According to Hamming, this fact only confirms once again that mathematics is a human invention that can be expanded and changed at will. The effectiveness of mathematics would then be rooted in the fact that, in the course of applying our mathematical models, we have come to a fairly good version of the description of empirical facts that have resulted from the interaction with physics.
So my second explanation is that we always choose the math to match the situation. It’s just not true that the same math works in every place! [see. 1, p.89]
- All science gives us limited answers
According to Hamming, the effectiveness of the natural sciences and especially mathematics is, to a certain extent, a lie. An enormous number of aspects of reality cannot be described, let alone explained, by physics, chemistry, biology et cetera. These include, for example, central philosophical terms such as beauty, justice and truth.

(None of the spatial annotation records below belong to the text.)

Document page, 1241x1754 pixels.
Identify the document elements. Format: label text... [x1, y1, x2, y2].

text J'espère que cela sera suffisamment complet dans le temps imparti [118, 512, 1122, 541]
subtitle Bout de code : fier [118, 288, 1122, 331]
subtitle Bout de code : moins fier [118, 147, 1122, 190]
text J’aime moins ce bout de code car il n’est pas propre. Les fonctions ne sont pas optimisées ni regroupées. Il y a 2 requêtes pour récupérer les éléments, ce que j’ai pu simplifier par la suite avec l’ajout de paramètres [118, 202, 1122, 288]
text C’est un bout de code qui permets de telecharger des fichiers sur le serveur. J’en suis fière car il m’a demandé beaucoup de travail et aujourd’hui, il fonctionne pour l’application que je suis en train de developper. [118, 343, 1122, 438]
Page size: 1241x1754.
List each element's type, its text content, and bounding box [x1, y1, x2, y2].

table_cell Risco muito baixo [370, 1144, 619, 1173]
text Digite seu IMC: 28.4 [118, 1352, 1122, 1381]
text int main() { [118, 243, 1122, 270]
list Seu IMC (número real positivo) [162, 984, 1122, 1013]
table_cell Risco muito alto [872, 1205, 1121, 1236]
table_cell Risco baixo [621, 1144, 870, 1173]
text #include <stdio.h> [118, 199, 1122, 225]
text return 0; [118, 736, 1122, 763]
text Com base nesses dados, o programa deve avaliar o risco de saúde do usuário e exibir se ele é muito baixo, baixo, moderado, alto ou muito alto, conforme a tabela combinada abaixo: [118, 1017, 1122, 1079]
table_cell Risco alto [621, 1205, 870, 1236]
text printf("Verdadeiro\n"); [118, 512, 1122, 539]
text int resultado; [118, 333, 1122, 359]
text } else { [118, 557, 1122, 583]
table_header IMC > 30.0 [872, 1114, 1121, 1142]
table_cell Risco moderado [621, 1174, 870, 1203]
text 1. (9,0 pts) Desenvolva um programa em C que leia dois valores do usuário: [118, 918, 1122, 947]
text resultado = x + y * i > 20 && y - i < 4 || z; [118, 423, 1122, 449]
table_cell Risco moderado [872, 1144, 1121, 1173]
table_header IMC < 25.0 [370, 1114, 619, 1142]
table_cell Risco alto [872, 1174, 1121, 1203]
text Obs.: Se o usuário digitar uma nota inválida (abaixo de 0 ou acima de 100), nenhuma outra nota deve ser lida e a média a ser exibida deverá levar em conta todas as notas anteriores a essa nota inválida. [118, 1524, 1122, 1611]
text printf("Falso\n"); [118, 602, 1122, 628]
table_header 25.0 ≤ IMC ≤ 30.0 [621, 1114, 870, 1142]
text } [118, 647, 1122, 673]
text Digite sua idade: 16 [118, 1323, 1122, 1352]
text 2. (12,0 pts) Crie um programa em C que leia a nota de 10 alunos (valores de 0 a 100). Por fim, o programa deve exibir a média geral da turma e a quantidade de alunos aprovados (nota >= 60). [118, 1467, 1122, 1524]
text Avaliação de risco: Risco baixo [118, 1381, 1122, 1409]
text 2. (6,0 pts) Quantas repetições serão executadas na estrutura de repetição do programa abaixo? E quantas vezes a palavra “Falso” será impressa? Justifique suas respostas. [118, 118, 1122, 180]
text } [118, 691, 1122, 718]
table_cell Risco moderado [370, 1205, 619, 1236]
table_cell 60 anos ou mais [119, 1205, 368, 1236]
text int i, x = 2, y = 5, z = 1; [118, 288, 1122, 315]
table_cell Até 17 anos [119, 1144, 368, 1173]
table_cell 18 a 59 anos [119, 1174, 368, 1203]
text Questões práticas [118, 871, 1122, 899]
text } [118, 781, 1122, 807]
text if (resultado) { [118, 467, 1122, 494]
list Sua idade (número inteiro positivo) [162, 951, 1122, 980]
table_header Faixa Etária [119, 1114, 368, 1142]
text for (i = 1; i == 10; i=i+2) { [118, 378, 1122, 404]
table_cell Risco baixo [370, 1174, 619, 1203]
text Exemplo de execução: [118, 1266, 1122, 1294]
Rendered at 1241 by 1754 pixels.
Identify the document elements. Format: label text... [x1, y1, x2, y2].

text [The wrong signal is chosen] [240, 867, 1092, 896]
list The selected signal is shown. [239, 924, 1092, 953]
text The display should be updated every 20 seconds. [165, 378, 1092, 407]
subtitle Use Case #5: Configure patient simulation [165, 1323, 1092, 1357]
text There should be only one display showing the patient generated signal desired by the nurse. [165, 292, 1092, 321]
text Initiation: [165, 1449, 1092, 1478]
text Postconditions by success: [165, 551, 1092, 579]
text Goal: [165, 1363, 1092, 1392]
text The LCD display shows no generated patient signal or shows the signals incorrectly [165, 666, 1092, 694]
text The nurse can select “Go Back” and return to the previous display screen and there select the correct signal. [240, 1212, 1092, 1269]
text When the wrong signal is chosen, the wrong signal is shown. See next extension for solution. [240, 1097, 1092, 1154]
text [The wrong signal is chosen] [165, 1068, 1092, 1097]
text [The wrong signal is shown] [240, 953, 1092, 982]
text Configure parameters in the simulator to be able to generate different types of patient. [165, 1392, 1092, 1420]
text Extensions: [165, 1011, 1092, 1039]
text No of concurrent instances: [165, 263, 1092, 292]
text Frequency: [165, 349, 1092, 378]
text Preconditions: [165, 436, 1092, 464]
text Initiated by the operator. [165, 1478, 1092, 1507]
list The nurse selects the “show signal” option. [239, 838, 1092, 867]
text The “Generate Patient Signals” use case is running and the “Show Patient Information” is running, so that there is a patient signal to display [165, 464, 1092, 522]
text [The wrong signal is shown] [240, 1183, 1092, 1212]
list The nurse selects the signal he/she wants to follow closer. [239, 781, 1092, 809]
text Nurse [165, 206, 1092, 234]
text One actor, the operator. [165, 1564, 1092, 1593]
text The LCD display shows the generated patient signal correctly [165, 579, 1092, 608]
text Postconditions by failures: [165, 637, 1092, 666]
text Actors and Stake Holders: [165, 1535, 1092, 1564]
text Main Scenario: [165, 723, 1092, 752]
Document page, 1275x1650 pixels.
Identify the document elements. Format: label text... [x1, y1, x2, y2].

What can we understand by these three terms? Hamming comments on this with these words:
So long as we use a mathematics in which the whole is the sum of the parts we are not likely to have mathematics as a major tool in examining these famous three terms of philosophy. Indeed, to generalize, almost all of our experiences in this world do not fall under the domain of science or mathematics. [1, p.89]
Conclusion – Hamming’s doubts about his attempts
Even without its modern title, Wigner’s puzzle amazed countless researchers from the past centuries and, unfortunately, Hamming doesn’t have much to counter it. In the conclusion of his speech he states, defeated:
From all of the foregoing, I must conclude that math is unreasonably effective, and that all of the suggestions I have tried to make are simply insufficient to explain why it is in the first place. [see. 1, p.90]
Perhaps Wigner’s puzzle is one of those secrets that we humans will never be able to find out. All that remains for us is to search with all our enthusiasm for a possible explanation for the incredible effectiveness of mathematics, for our approaches today are not much more convincing than those of the ancient Greeks. We are still blind to the origins of the power of those tools that we use too much.